## Data
######

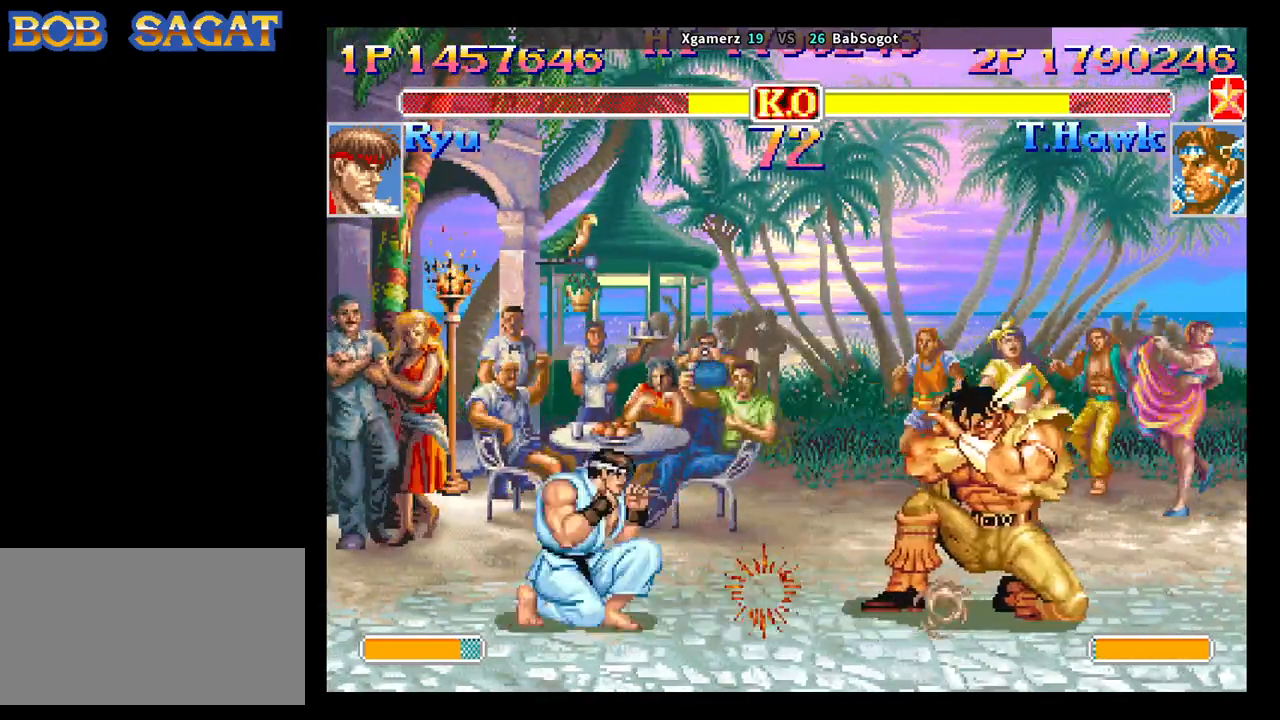
{"buttons": [], "left_stick": "down-right", "events": [[17, "left_stick", "left"], [100, "TRIANGLE", "down"], [183, "left_stick", "down-right"], [217, "TRIANGLE", "up"]]}
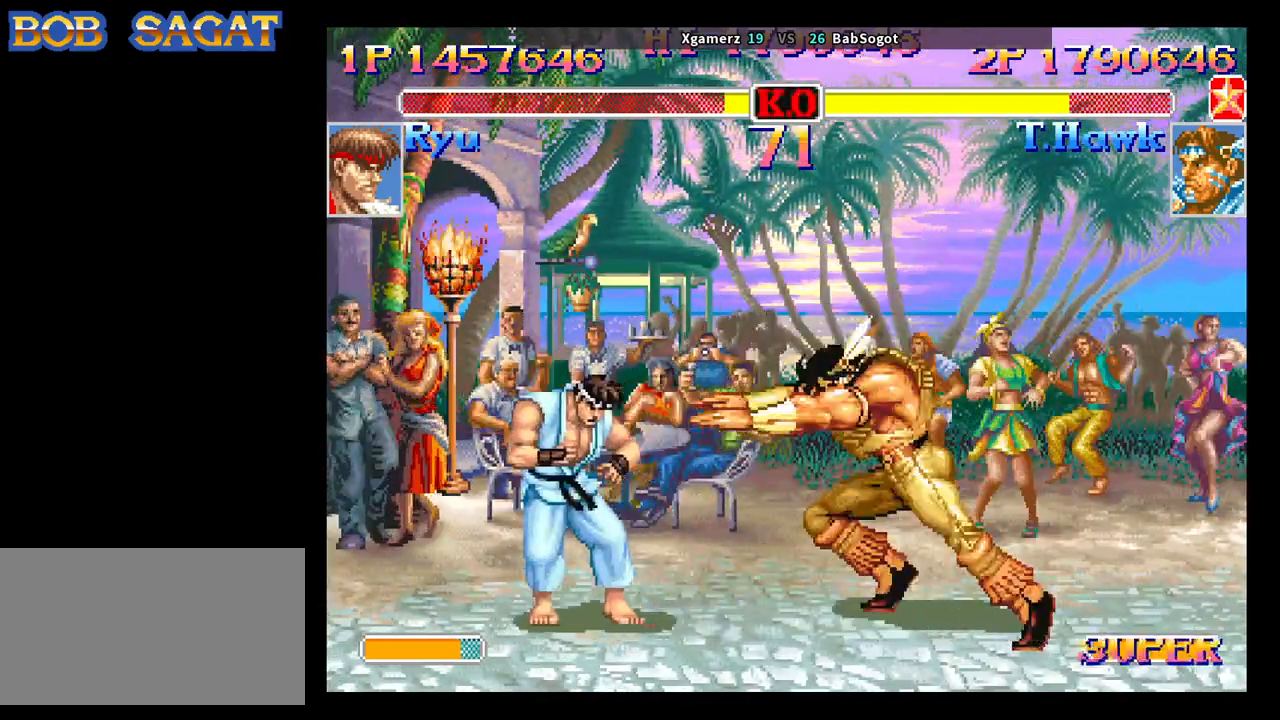
{"buttons": ["SQUARE", "TRIANGLE", "R1"], "left_stick": "down-right", "events": [[100, "left_stick", "up-left"], [200, "left_stick", "down-right"], [283, "R1", "down"], [283, "SQUARE", "down"], [283, "TRIANGLE", "down"]]}
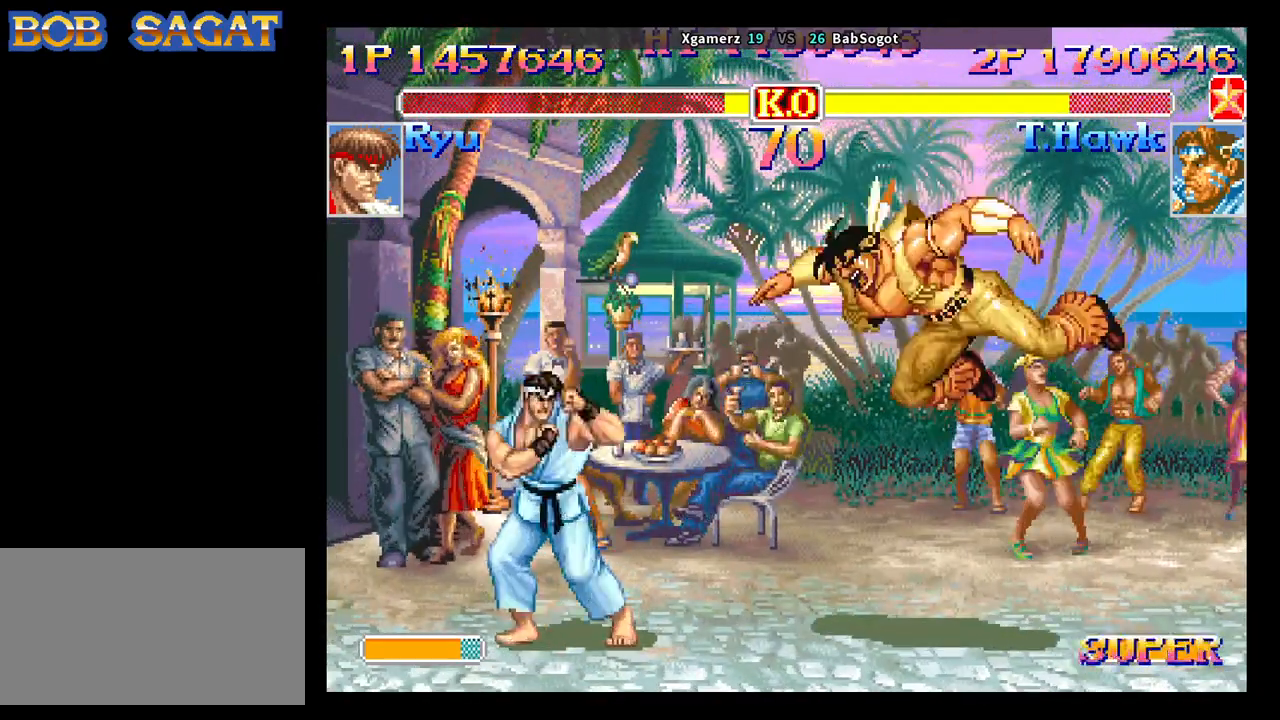
{"buttons": ["SQUARE", "TRIANGLE", "R1"], "left_stick": "down-right", "events": []}
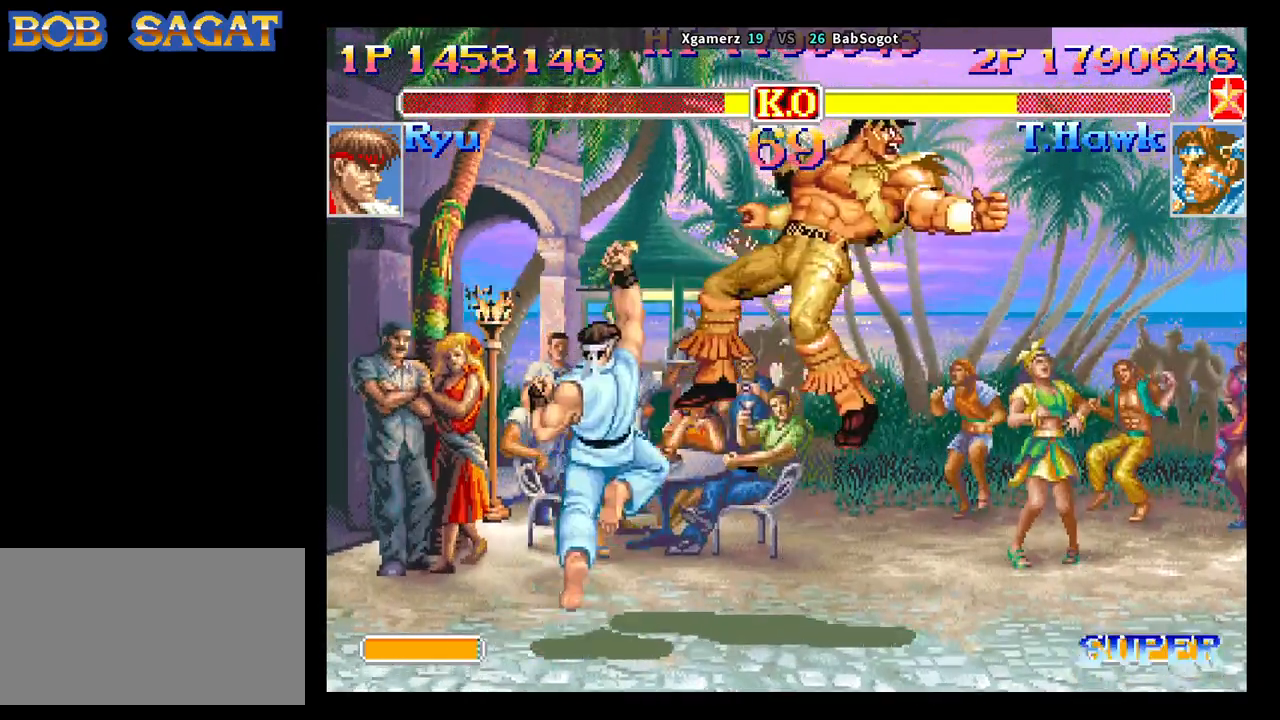
{"buttons": ["SQUARE", "TRIANGLE", "R1"], "left_stick": "center", "events": [[350, "left_stick", "center"]]}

######

## Task goal
Full transcription of the material, exact in every line, without images.

## Exercise output
{"buttons": [], "left_stick": "down-right", "events": [[17, "left_stick", "left"], [100, "TRIANGLE", "down"], [183, "left_stick", "down-right"], [217, "TRIANGLE", "up"]]}
{"buttons": ["SQUARE", "TRIANGLE", "R1"], "left_stick": "down-right", "events": [[100, "left_stick", "up-left"], [200, "left_stick", "down-right"], [283, "R1", "down"], [283, "SQUARE", "down"], [283, "TRIANGLE", "down"]]}
{"buttons": ["SQUARE", "TRIANGLE", "R1"], "left_stick": "down-right", "events": []}
{"buttons": ["SQUARE", "TRIANGLE", "R1"], "left_stick": "center", "events": [[350, "left_stick", "center"]]}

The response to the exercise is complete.